**Exercise goal**
Track down each line below containing the string "trigger" and copy it.

*** Task material Section Begins ***

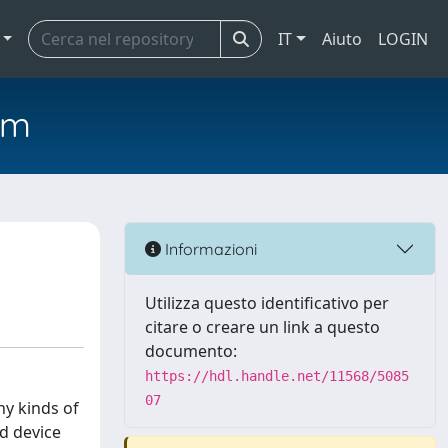
IT
Aiuto
LOGIN
em
Informazioni
Utilizza questo identificativo per
citare o creare un link a questo
documento:
https://hdl.handle.net/11568/5085
07
ny kinds of
d device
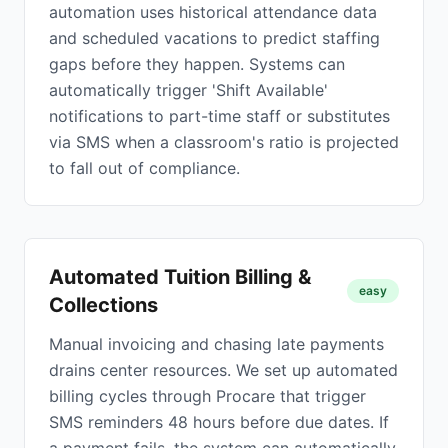
automation uses historical attendance data
and scheduled vacations to predict staffing
gaps before they happen. Systems can
automatically trigger 'Shift Available'
notifications to part-time staff or substitutes
via SMS when a classroom's ratio is projected
to fall out of compliance.
Automated Tuition Billing &
easy
Collections
Manual invoicing and chasing late payments
drains center resources. We set up automated
billing cycles through Procare that trigger
SMS reminders 48 hours before due dates. If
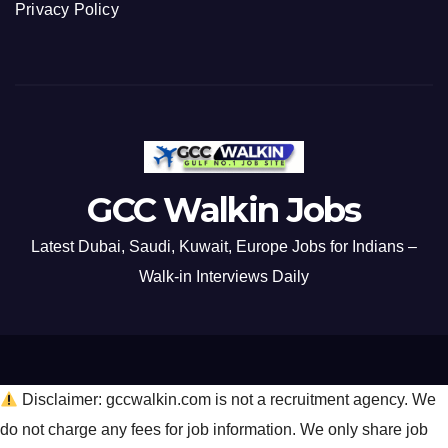
Privacy Policy
GCC Walkin Jobs
Latest Dubai, Saudi, Kuwait, Europe Jobs for Indians –
Walk-in Interviews Daily
Disclaimer: gccwalkin.com is not a recruitment agency. We
do not charge any fees for job information. We only share job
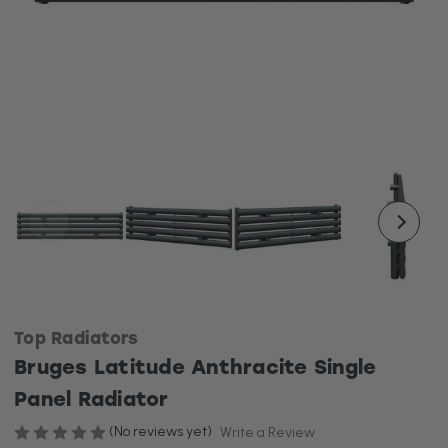
Top Radiators
Bruges Latitude Anthracite Single
Panel Radiator
(No reviews yet)
Write a Review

*** Task material Section Ends ***

**Expected output**
automatically trigger 'Shift Available'
billing cycles through Procare that trigger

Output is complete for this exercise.